Bernardino Rafael, ex-comandante-geral da Polícia da República de Moçambique (PRM), enfrenta esta segunda-feira, 07 de Julho, a Procuradoria-Geral da República (PGR), em Maputo, acusado de graves violações dos direitos humanos durante a repressão aos protestos pós-eleitorais.
A queixa-crime, apresentada em Março por Organizações da Sociedade Civil, incluindo a Plataforma Decide, também envolve o ex-ministro do Interior Pascoal Ronda. Ambos são apontados como responsáveis diretos pela violenta repressão das manifestações, que deixaram um rastro de sangue: estima-se que cerca de 400 pessoas tenham morrido, além de centenas de feridos e da destruição de património público e privado.
Analistas políticos não descartam uma leitura menos ingênua do processo. André Mulungo, do Centro para Democracia e Direitos Humanos (CDD), alerta que a audição de Bernardino Rafael pode ser mais um capítulo do jogo político interno na FRELIMO. “Este caso pode ser apenas uma peça de teatro para acalmar a pressão internacional. Mas também pode revelar uma luta pelo poder no interior do partido. Não seria surpresa se o Presidente Daniel Chapo estivesse a usar o episódio para se distanciar da velha guarda e afirmar a sua autoridade”, avalia.
Seja encenação, seja disputa política, o facto é que o processo mexe numa ferida aberta: a persistente cultura de violência e impunidade no seio da polícia moçambicana — uma marca de décadas que, até agora, tem sobrevivido a todas as mudanças de comando.
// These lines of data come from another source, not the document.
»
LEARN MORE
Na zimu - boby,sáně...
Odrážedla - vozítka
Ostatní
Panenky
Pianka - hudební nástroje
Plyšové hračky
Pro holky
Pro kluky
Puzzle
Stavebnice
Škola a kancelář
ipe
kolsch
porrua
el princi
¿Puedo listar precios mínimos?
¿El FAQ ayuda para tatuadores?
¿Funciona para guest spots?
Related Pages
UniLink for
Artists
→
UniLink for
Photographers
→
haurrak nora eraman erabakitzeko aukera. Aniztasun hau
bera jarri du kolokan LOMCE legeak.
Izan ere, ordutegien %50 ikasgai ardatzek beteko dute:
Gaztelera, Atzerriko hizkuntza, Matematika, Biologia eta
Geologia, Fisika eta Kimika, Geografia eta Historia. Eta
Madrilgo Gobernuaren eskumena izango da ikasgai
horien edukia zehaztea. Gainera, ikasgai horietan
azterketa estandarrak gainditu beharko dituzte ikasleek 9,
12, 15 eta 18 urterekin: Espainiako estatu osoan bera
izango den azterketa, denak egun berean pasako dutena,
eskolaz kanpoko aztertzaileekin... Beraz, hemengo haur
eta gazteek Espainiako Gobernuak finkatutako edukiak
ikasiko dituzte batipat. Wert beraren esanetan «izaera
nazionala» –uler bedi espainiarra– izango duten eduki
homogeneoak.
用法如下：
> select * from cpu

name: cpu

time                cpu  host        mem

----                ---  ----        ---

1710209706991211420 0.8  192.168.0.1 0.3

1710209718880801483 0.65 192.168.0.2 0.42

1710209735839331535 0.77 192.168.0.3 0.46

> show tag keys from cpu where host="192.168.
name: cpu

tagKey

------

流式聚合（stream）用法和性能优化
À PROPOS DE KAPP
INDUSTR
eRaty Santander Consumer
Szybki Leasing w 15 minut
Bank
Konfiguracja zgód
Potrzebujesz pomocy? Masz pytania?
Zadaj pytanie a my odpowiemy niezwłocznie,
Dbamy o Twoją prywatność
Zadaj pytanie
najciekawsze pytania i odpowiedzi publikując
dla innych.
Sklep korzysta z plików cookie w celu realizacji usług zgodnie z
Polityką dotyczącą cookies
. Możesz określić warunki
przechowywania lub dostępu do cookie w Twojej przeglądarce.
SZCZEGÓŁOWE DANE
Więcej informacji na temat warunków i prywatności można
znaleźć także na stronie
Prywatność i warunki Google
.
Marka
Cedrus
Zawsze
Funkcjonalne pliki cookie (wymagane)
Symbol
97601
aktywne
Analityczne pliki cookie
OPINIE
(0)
Ainda assim, há quem enxergue uma possível fresta no sistema fechado do poder. A Ordem dos Advogados de Moçambique (OAM) classifica o processo como um “passo inédito”. Ferosa Zacarias, presidente da Comissão dos Direitos Humanos da OAM, afirma que, independentemente do desfecho, o simples facto de altos dirigentes policiais serem formalmente investigados já envia um recado claro: “os agentes não são intocáveis”.